The company has won planning permission to build a plant in a joint venture with Scottish specialist Energen Biogas. This will employ the anaerobic digestion technology that Shanks is already using to generate power in Holland and Canada.
Anaerobic digestion involves composting waste to produce a gas that can be burned to produce electricity or used as a fuel.
The partners will develop a facility on the North Lanarkshire site that they expect to be capable of generating up to 3MWhrs renewable energy from next summer.
This will be produced from 60,000 tonnes of organic waste, which will come from a range of sources including supermarkets, household and commercial kitchens and food processing plants. It will also use organic materials generated by existing Shanks operations.
Shanks said the process will also produce high quality fertiliser for use on agricultural land.
It claimed the site would provide a cost effective alternative to landfill and help local authorities and businesses increase their recycling rates.
The Scottish Government wants to minimise the quantities of waste sent to landfill and maximise recycling.

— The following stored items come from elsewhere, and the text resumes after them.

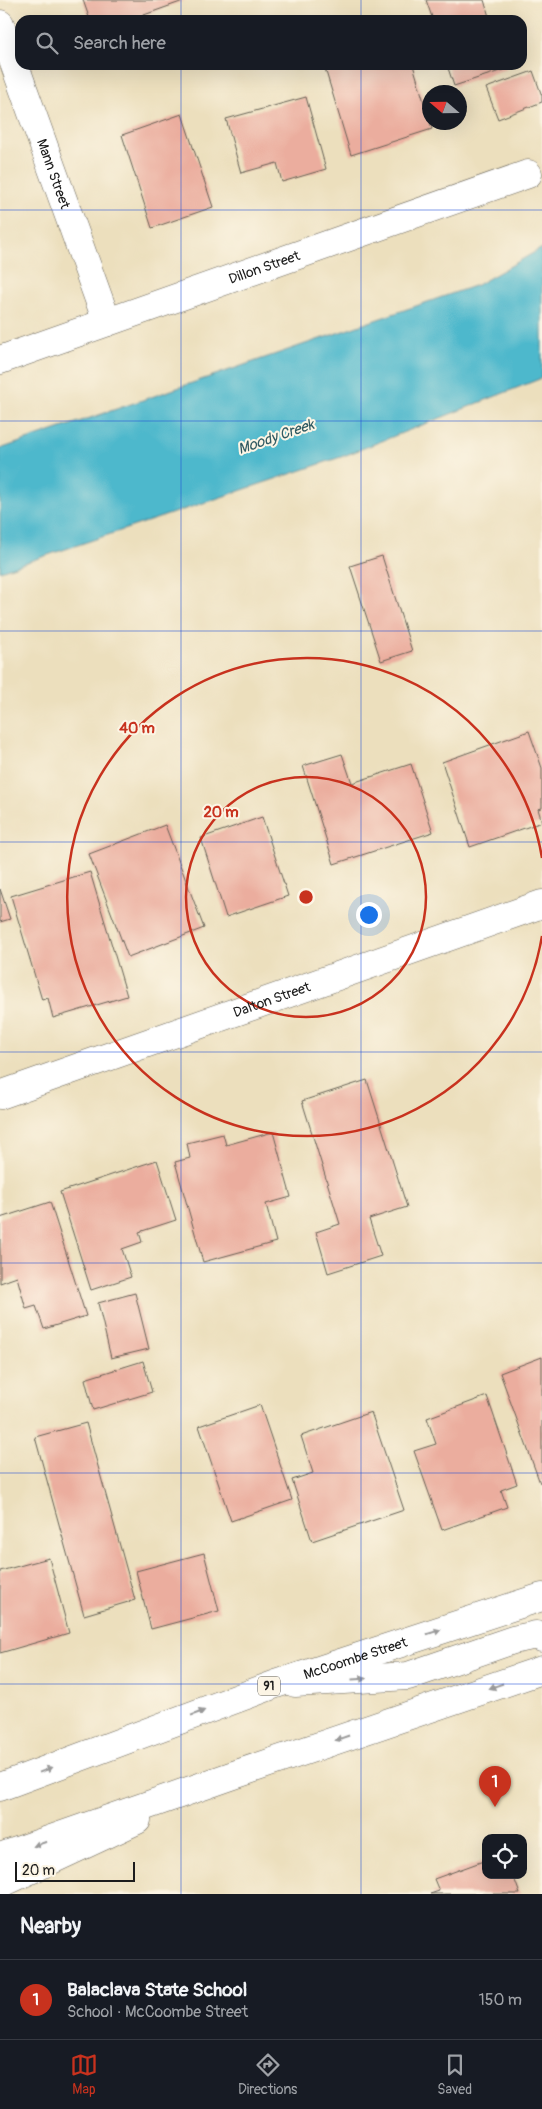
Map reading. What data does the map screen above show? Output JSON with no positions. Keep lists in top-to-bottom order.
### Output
{
  "streets": {
    "street": [
      "Mann Street",
      "Dillon Street",
      "Dalton Street",
      "McCoombe Street",
      "91"
    ]
  },
  "crossings": [
    ["Mann Street", "Dillon Street"]
  ],
  "water": ["Moody Creek"],
  "scale_bar": "20 m",
  "north": "left",
  "page": {
    "search": "Search here",
    "pins": "1",
    "scale": "20 m",
    "heading": "Nearby",
    "list": [
      {
        "mark": "1",
        "name": "Balaclava State School",
        "note": "School · McCoombe Street",
        "value": "150 m"
      }
    ],
    "nav": ["Map", "Directions", "Saved"]
  },
  "rings": ["40 m", "20 m"]
}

Environmental campaign group Friends of the Earth says producing renewable energy from biodegradable waste helps tackle climate change, instead of contributing to climate change through landfilling and incineration.
Formerly known as Shanks McKewan, Shanks was based in Glasgow until 1993. The company moved its headquarters to Buckinghamshire in that year following a shake-up which resulted in the sale of the group’s construction business to focus on waste management.
Shanks’s registered office is in Edinburgh.
Energen Biogas was awarded £2m by the Scottish Government last August towards a £7.5m project to use anaerobic digestion to generate heat from food and farming waste that would then be used to grow vegetables.
It was formed by Graeme Waddell, a former business director of the Rolls Royce Aero Repair and Overhaul unit which employs more than 1000 people in central Scotland.